[SELECTED EXCERPT — start]

Monday, 7 June 2021

Emma's Review: The Country Village Summer Fete by Cathy Lake

Reviewed by Emma Crowley

Emma Patrick's life is spiralling out of control. On the cusp of her 50th birthday, she realises that she's been so focused on work that she's lost any real connection to people.

When Emma's ageing father needs her help, she decides to go back home to the countryside to spend some time with him. But returning to Little Bramble after years away is filled with complications and people she'd rather avoid.

To her surprise, as Emma settles in she finds herself loving village life. When the opportunity to get involved in the running of the summer fĂȘte comes her way, soon she's embracing jam making, cake baking and bunting. And with romance brewing, Emma begins to doubt the glamorous city life that she worked so hard to build . . . 

Book Links: Kindle or Paperback

Many thanks to Bonnier Books UK for my copy of The Country Village Summer Fete to review and to Sharon for having my review on the blog.

At the beginning of this book it mentions that Cathy Lake writes uplifting stores about strong women, family, friendship, love, community and over coming obstacles and all these characteristics certainly shone through when reading this book. It’s a wonderful story, a quick read which I loved from beginning to end. I hadn’t read the previous book, The Country Village Christmas Show, but that didn’t matter in the slightest as I could tell from little snippets what had already happened and I felt I was fully able to engage with everything that happened in this new story. I will say though that the fete of the title doesn’t occur until near the very end and it’s not the sole focus of the book. But really it didn’t need to be at all as this was about one women’s journey to figure out where she needed to be in life and to deal with past events and a trauma in order for her to be happy, supportive and at peace in her current life. So the fact the fete was more of a background event didn’t bother me in the slightest because the main storyline focusing on Emma was very well written.

Emma Patrick lives in London and it’s clear from the outset she has been working too hard and hasn’t felt right within herself for quite some time. When you find yourself in the local Tesco in your pyjama’s in the early hours of the morning buying vodka and not really knowing how this has happened it’s clear something needs to change. Emma feels disjointed and unhappy and the feelings niggling away at her that things need to change, well she has done her best to ignore those. Up until now she has enjoyed her single life and her work as a freelance editor having left the office behind  to work from home. She has flexibility in her life and no one that relies on her and she hasn’t allowed to tradition to claim her. But is that what she really wants and needs from her life? Has she alienated herself from friends who have moved on to the relationship, marriage and kids stage of life? Not that there is anything wrong with being single but she has worked herself to the bone, to the point of exhaustion and deep down she knows she is but a mere step from a breakdown that may be very hard to come back from.

[SELECTED EXCERPT — finish]
[MATERIAL SHOWN — start]

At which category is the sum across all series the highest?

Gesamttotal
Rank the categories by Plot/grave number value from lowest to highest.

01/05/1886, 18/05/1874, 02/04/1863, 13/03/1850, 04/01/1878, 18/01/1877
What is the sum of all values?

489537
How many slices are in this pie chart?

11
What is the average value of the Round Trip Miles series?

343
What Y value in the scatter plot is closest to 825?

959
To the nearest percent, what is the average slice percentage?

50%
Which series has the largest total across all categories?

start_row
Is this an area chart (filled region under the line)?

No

[MATERIAL SHOWN — finish]

Please pick up the book review of The Country Village Summer Fete after its last sentence and continue it.

- FINAL ANSWER -
When she receives a phone call to say her father has been found at the local bus station in the village of Little Bramble in the early hours of the morning, appearing lost and confused, she knows she needs to return. Emma has only been back to the village in recent years for fleeting visits. We can tell something has kept her away and the way she acted all those years ago leaving a trail of devastation, loss, hurt and anger behind her will be difficult to reassemble into some form of acceptance and forgiveness. That’s even if she is willing to try and make amends and confront what she has spent so long running from. Her father’s mental health and general ability to cope on his own raises questions as to whether he is suffering from dementia. She knows she needs to return but can she cope what Little Bramble will throw in her path.

Emma was a brilliantly developed character. There were aspects of her that we could all identify with. She feels like she is on a treadmill where social media and losing hours on various media platforms has turned her into a ball of anxiety. Work dominates and she has made no time for the people who were once her friends. It’s clear she needs a complete break and to step back and evaluate what could be changed in her life for the better. What needs to go and what can she do to make her feel better? She works so hard on her career and not on her physical and mental health and I think a lot of us do the same. The deep reasons for not returning long term to the village, well Emma has kept those hidden, but she longs to assuage the guilt she feels and to turn back the clock and make things right. But the person she caused so much damage, complications and heartache to may not be willing to listen to what she has to say. That’s even if she can pluck up the courage to get everything off her chest.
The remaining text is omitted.